オンタリオ本土のSudbury地域からマニトゥーリン島に入る途中にあるのがLittle Currentというエリア。自然を感じられるところに行きたいけどキャンプは苦手という人におすすめなのがここのコテージレンタル。Endaa-aang Cabinsは湖のそばの静かなロケーションの上、ベッドとシーツ、テレビ、キッチンなどの設備が整っているのでとても便利。

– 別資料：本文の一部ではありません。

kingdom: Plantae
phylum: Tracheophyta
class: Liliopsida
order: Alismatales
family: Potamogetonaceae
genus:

もうひとつのユニークなポイントはティピー(先住民の移動用住居)をレンタルしてキャンプができること!Little Currentを拠点にしているAundek Omni Kaning First Nationのパウワウ(集会・祭り)を6月初めに見ることができるのも楽しみだ。近くにもSheguindah First Nation Powwowが7月、Whitefish River First Nation Powwowが8月に開催されるので伝統的な祭りを見てみたい人はこのエリアがおすすめ。

Bon Echo Provincial Park

Bon Echo Provincial Park
©Ontario Parks
Cloyne, ON
トロントから車で約3時間5分

Bon Echo Provincial Parkではハイキングや釣り、バードウォッチング、水泳などが楽しめるが、ここで一番有名なのはMazinaw Rock Pictographsだ。Mazinawとはアルゴンキン族の言葉で「絵」や「書きもの」を意味する。

Mazinaw Rock
Mazinaw Rock ©Ontario Parks

Mazinaw Pictographsは南カナダで最大の先住民ロックアートで、カナダの歴史登録財にも指定されている。

Bon Echo Provincial Park
©Ontario Parks
Bon Echo Provincial Park
©Ontario Parks
Bon Echo Provincial Park
壮大な岩肌をじっくり眺めたい ©Ontario Parks
©Ontario Parks

ピクトグラフは2km近く及ぶ岩面に描かれており、湖をカヌーしながら見られるのが楽しみの一つ。
横に長いだけでなく、岩面の高さは100メートルにも及ぶので迫力満点。260以上ものピクトグラフを見ることができる。

Cape Crocker Park

Neyaashiinigmiing, ON
トロントから車で約3時間15分

先住民観光は夏に盛んになるが、一年中を通して先住民文化を学べるところを探しているならここを要チェック。Neyaashiinigmiing(Cape Crocker)では伝統的な芸術、植物を使った治療や儀式、アニシナベに伝わる神話などを学ぶことができる。トレイルを歩くガイドツアーもある。この地域にはメープルシロップを作る伝統があり、2018年に生産が再開されて今では町おこしに貢献している。キャンプグランドは7つあり、キャンプサイト数は315ヶ所。暖かい季節に何度も訪れたい人にはキャンピングカーを置いたままにできる「Seasonal Camping」というシステムがあるので便利。キャビンを予約することもできるので、ベッドで寝泊まりしたい人に向いている(シーツとライトなどのキャンピンググッズは持参)。